Looking back over what has been an enormously challenging year, both personally and professionally, Louis Naudi has nothing but positive comments to make about the Best for Business initiative.
"It has been an invigorating exercise and has made a fundamental difference to the business," he says.
Naudi and his wife, Viorica, run the three- AA-star, 28-bedroom Royal Sportsman hotel in Porthmadog, Gwynedd. Since buying the hotel in 1998, they have transformed it from a dilapidated, run-down property into a thriving, comfortable mid-market operation.
However, despite a background as a university lecturer in economics and a career in business development and marketing, Naudi felt that he needed a fresh pair of eyes to look over the operation of the hotel, particularly with regard to his aim of achieving an AA rosette in 2009.
As a result of signing up to the Best for Business exercise, Naudi was introduced to his mentor, Peter Birnie, an independent hotel consultant and former chief hotel and restaurant inspector for the AA.
"Working as a sole operator of a hotel can be an isolating life," Birnie says. "I believe Louis found it useful to chew over a number of operational and business issues with a critical friend."
The suggestions made by Birnie included improving the quality and range of wines, as well as increasing the number of wines available by the glass, a revamp of menus and food quality, and improvements to the bedrooms.
"At first I though the changes to the wine list were not important as I had so much else to do in managing the hotel," Naudi says. "However, Peter had a quiet but persuasive manner and I decided he was right - our increase in wine sales, which doubled over the first three months, speaks for itself."
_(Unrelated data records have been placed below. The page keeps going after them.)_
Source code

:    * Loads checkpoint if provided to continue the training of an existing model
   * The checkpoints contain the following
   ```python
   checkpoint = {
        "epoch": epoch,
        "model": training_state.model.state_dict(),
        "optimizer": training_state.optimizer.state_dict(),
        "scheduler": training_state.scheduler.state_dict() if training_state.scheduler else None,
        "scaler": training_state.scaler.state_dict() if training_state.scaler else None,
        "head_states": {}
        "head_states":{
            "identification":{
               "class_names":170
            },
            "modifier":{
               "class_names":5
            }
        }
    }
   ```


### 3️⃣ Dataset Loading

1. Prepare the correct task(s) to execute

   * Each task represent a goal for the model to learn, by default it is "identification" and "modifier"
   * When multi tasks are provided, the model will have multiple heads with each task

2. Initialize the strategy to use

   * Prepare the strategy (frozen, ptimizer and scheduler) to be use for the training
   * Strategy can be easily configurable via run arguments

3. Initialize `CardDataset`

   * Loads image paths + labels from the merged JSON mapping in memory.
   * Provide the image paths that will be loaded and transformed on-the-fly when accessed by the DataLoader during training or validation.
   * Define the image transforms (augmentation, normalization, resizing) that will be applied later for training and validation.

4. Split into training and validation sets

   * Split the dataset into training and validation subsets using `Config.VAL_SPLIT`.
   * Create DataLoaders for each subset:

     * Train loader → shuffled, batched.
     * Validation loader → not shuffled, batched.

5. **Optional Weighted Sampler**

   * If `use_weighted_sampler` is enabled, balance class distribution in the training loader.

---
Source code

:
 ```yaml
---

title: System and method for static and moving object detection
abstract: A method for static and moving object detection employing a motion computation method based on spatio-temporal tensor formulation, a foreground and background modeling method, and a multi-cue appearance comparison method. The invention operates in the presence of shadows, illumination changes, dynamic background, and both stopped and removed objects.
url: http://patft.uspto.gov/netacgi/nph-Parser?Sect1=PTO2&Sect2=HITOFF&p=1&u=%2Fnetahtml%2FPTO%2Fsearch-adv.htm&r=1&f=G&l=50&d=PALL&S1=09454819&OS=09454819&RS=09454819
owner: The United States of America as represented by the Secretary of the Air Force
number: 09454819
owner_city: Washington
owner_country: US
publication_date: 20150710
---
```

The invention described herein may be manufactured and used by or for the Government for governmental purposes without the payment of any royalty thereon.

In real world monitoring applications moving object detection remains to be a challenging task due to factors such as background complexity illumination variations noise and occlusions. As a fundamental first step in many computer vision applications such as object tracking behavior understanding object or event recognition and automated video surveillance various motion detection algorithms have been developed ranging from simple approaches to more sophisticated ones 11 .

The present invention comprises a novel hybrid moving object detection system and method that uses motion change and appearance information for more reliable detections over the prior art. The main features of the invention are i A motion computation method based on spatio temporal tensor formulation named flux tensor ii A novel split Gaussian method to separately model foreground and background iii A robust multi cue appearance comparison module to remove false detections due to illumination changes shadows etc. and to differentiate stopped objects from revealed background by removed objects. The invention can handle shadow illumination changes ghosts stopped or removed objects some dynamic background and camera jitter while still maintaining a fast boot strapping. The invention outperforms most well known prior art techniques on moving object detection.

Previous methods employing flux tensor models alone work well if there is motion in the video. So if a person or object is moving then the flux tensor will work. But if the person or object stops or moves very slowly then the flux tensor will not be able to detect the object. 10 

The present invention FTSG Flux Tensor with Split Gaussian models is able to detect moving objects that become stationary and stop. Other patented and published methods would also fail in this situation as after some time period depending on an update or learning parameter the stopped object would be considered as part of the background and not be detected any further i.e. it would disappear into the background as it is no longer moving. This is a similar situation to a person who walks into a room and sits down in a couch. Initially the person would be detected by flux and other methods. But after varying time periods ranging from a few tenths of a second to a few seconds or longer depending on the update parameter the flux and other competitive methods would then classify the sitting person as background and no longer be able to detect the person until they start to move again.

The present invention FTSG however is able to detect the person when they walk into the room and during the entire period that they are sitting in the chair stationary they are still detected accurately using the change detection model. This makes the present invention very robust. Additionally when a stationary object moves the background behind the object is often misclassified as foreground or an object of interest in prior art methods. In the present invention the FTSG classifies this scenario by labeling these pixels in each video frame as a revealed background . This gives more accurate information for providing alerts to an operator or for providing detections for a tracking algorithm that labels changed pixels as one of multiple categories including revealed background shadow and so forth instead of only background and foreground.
Regarding the bedrooms, Birnie says that there were previously two standards of rooms, one of which was cheaper and attracted a less-affluent market. "Louis has now upgraded the smaller rooms so they match better the overall quality of the hotel," he says.
With the changes in place, the AA rosette that Naudi had hoped for was awarded. "It was undoubtedly the highlight of the year for us, along with a major and extremely positive restaurant review in the Daily Post, a newspaper that I had tried to get into for more than six years," he says.
"Our other success has been surviving the recession and the building of a nearby Travelodge. Our turnover in 2009 was down 2%, but profitability was up by 19%, with the changes we made having strengthened the hotel."
Birnie says that Naudi has shown great focus across all aspects of the hotel's operation - including staff motivation, marketing to new and existing customers, and improving the bedrooms and food and beverage operation - during a difficult year, which has been rewarded with steady business at a time when others have suffered.
"The Royal Sportsman is well positioned to cope with the storms of early 2010 and should then benefit once the summer arrives," Birnie says. "Louis works incredibly hard, but also thinks smartly about the business."
Naudi, as well as dealing with maintaining and growing his hotel through the recession, has had to cope with the even bigger challenges of three operations and cancer, as well as a major car crash, in the past two years.
"I feel worn down and have just not had a sufficient time to recover, especially as I turned 60 in July," he says. "I do now feel it is time to retire, although I do love this job and the hotel.
"My hope for 2010 is to spend more time with my wife and family, especially after the near misses in the past two years. We are looking for a second rosette, possibly a four-star grading, but most of all, a fun year.
"My long-term aim is to pass on the hotel to another hotelier who feels about the Royal Sportsman as I do, as it is more than just a hotel."
Despite Christmas parties, lunches and dinners, December was a slow month for the Royal Sportsman. However, the hotel was full over Christmas itself and the restaurant busy for Christmas lunch.
Three days before New Year's Eve, Louis Naudi considered cancelling festivities for the evening as bookings were so poor. But, tables filled up at the last minute, with some customers being turned away. "In the end we were up by about 60% on New Year's Eve in 2008," he said. "Things, though, are very different compared with 11 years ago, when I took over the business. Then it was so busy that you couldn't move in the bar; now more people hold parties at home, drinking cheap supermarket alcohol."
Overall, turnover in December was up 5.8% year on year. Accommodation and drinks income was down, but food income was up 22%.
January started off badly, with the weather keeping people away. The snow resulted in many bookings being cancelled or rebooked for later in the year.
The ongoing bedroom refurbishment continued at the beginning of the new year and, to date, 22 of the 28 bedroom have been decorated, with the rest due to be completed by the end of February.
The big disaster in January was a burst central heating pipe in one of the bedrooms at 6am one Sunday morning, resulting in a collapsed ceiling. Within five days the flooded room had been repaired and redecorated at a cost of £3,000. "Life goes on," Naudi says. "Luckily the room was one of the ones that was waiting to be redecorated."